A report published this month in the journal Cortex describes the case of Annie, a 28-year-old woman who had no problem recognizing faces before contracting COVID in March 2020. Two months later, when her COVID symptoms returned, she began he experienced difficulty recognizing faces.

This is the first documented report of prosopagnosia — a neurological disorder that makes it impossible to recognize faces — after COVID-19, according to the study’s authors.

“Previous studies on the long-term effects of COVID-19 have reported deficits in memory, attention, and concentration that significantly impair daily functioning,” the authors wrote.

But “in addition to the known wide range of impairments, COVID-19 sometimes causes severe impairments such as prosopagnosia.”

In addition, the researchers found similar symptoms – in the form of visual/perceptual and cognitive difficulties – in most of the other long-term COVID patients surveyed.
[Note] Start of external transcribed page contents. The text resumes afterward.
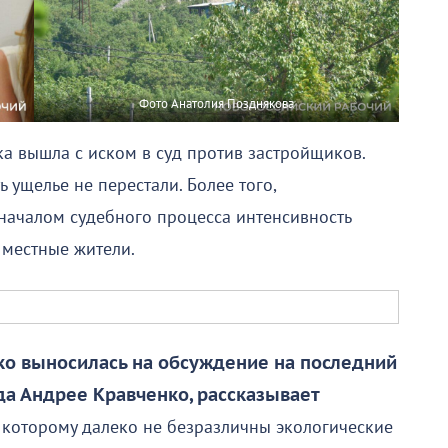
Фото Анатолия Позднякова
а вышла с иском в суд против застройщиков.
ь ущелье не перестали. Более того,
 началом судебного процесса интенсивность
 местные жители.
о выносилась на обсуждение на последний
да Андрее Кравченко, рассказывает
 которому далеко не безразличны экологические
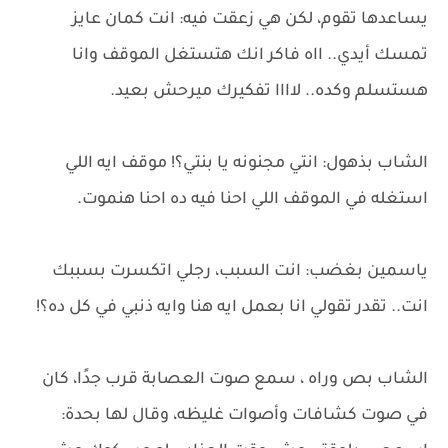
يساعدها تقوم، لكن هي زعقت فيه: انت كمان عايز
تمسك أيدي.. ااه فاكر انك هتستغل الموقف وانا
هستسلم وكده.. لاااا تفكيرك ميرحش بعيد.
الشاب بذهول: انتي مجنونه يا بنتي؟! موقف ايه اللي
استغله في الموقف اللي احنا فيه ده احنا هنموت.
ياسمين بغضب: انت السبب، رجلي اتكسرت بسببك
انت.. تقدر تقولي انا بعمل ايه هنا وايه ذنبي في كل ده؟!
الشاب بص وراه ، سمع صوت العصابة قرب جدًا، كان
في صوت كشافات وأصوات غليظه، وقال لها بحدة:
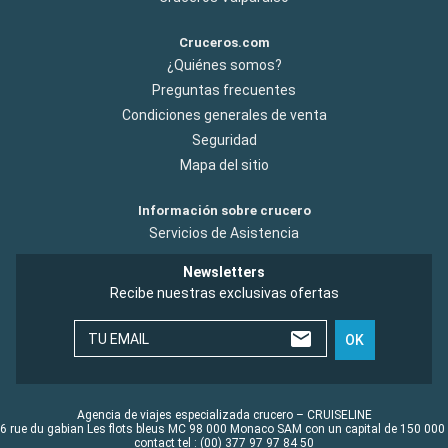
Cruceros.com
¿Quiénes somos?
Preguntas frecuentes
Condiciones generales de venta
Seguridad
Mapa del sitio
Información sobre crucero
Servicios de Asistencia
Newsletters
Recibe nuestras exclusivas ofertas
TU EMAIL
OK
Agencia de viajes especializada crucero – CRUISELINE
6 rue du gabian Les flots bleus MC 98 000 Monaco SAM con un capital de 150 000
contact tel : (00) 377 97 97 84 50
Annie recovered after an initial illness with COVID in the spring of 2020, the authors wrote. But after a few weeks, he began to feel panicked, and that “something was wrong with the faces.” At a family gathering in June of that year, he noted that he did not know his father, and that he could not speak to him except as his uncle.
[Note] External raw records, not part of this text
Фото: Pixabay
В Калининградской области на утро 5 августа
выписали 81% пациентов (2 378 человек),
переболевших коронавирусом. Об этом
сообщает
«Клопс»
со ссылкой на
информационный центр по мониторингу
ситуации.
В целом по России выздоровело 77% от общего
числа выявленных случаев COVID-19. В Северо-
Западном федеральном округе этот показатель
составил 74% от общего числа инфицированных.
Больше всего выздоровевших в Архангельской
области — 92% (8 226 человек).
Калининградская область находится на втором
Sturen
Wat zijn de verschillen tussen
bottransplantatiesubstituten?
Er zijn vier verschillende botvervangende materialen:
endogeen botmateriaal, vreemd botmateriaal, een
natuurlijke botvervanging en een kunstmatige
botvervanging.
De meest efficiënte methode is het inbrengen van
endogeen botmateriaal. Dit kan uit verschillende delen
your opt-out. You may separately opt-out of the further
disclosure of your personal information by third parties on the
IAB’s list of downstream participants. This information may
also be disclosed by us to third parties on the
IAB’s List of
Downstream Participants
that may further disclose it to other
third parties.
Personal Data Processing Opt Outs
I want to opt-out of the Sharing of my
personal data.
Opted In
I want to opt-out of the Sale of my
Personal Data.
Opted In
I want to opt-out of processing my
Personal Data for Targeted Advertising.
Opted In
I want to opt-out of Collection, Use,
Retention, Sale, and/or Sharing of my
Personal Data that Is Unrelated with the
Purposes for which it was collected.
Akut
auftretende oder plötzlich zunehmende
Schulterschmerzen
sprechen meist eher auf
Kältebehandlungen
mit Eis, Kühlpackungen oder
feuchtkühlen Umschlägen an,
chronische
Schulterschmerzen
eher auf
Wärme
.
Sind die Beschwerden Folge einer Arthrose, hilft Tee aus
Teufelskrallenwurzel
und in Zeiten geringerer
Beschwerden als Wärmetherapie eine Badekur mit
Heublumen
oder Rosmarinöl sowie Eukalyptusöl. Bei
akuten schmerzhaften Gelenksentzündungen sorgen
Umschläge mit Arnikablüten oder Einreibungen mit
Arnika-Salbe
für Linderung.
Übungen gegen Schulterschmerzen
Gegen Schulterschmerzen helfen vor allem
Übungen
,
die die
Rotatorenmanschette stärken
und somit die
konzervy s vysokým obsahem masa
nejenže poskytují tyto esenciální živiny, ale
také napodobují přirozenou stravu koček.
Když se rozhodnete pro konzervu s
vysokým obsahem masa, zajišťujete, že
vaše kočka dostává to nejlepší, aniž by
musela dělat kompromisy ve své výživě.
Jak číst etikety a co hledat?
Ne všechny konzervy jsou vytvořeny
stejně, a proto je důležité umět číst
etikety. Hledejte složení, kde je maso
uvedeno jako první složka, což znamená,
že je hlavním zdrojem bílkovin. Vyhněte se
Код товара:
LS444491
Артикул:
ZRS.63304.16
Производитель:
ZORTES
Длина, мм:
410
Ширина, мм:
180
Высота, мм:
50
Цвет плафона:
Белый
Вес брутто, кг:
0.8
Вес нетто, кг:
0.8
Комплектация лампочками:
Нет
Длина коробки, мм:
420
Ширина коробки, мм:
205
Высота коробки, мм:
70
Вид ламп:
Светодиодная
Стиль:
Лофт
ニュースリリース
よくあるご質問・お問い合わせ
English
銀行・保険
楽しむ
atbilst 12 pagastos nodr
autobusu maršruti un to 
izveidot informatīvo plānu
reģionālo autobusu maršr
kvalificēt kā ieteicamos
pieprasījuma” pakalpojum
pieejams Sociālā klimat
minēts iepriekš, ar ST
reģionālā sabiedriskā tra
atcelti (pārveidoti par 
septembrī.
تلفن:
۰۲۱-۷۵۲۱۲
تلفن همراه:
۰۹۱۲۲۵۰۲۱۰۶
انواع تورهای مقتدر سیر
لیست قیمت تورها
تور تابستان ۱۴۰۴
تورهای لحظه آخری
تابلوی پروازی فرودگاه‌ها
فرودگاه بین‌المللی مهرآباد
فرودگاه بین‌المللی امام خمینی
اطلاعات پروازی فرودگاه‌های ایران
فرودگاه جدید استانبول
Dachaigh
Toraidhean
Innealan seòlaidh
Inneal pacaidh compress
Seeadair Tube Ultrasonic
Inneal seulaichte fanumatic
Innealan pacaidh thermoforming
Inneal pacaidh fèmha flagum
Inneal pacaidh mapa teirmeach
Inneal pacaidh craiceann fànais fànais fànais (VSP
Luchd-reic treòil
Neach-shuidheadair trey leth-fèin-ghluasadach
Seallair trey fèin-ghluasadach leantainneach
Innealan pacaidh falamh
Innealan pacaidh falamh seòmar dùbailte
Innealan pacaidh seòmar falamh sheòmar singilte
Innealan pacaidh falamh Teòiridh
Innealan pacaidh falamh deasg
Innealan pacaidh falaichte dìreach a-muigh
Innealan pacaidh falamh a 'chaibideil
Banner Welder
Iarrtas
“My father’s voice came out of a stranger’s face,” he told researchers, adding that he now relies heavily on his memory of strangers’ voices.

He also struggled in a test where researchers were asked to recognize the faces of celebrities.

For Annie, the new and unusual symptom — apparently tied to long-term COVID — was particularly troubling: She works as a customer service representative and part-time portrait artist. He now finds himself completely dependent on looking at photographs of his subjects while drawing. Before COVID, he only had to refer to a photo once every 15 or 30 minutes while working.

Now, “Faces are like water in my head,” he told the researchers.

Annie now “equals looking and then trying to remember faces to looking at a Chinese character with no knowledge of the language, and then being asked to reproduce them from memory,” the authors wrote. .

But his newfound visual difficulties weren’t limited to faces. He also found himself getting lost in the grocery store, forgetting where he parked, and driving in the opposite direction of where he wanted to go, the authors added.

Annie had other early symptoms of COVID, the authors said, including recurrences of COVID symptoms, fatigue, trouble concentrating, and brain fog. In November 2020, nine months after her first COVID infection, she began experiencing balance issues and frequent migraines, too.

To find out if other long-term COVID sufferers struggle with the same or similar issues, researchers examined a group of 54 others with post-viral illness. They found that most reported significant declines in their ability to recognize people and objects, recognize voices, remember phone numbers, and understand what they read—although they found no additional patients with the exact same condition.

With more than 200 symptoms have been identified—from a lingering cough and fatigue to numbness in the ears and a feeling of “brain on fire”—long-term COVID is undoubtedly not one but many conditions, experts say.

True long-term COVID, some argue, is best defined as a fatigue-exhaustion-syndrome-like condition that develops after infection with COVID, similar to other post-viral syndromes that can occur after infection with herpes, Lyme disease, and Ebola, among. others.

Some post-COVID complications such as organ damage are not necessarily defined as long-term COVID and better fit into the larger umbrella category of PASC, some experts say. Also known as post-acute sequelae of COVID-19the term is used to encompass a wide variety of the consequences of COVID, from symptoms such as fatigue and a series of heart disease of chronic lung damage and strange new symptoms such as urinary incontinence, itching, and skin lesions.

As of Jan. 16, 15% of U.S. adults reported having advanced symptoms of COVID at some point during the pandemic, and 6% reported lingering symptoms, according to a Jan. 26 Kaiser report Family Foundation, citing data from the US Centers for Disease Control and Prevention.

The percentage of Americans who experienced COVID and still reported long-term symptoms of COVID decreased from 19% in June to 11% in January, according to the report.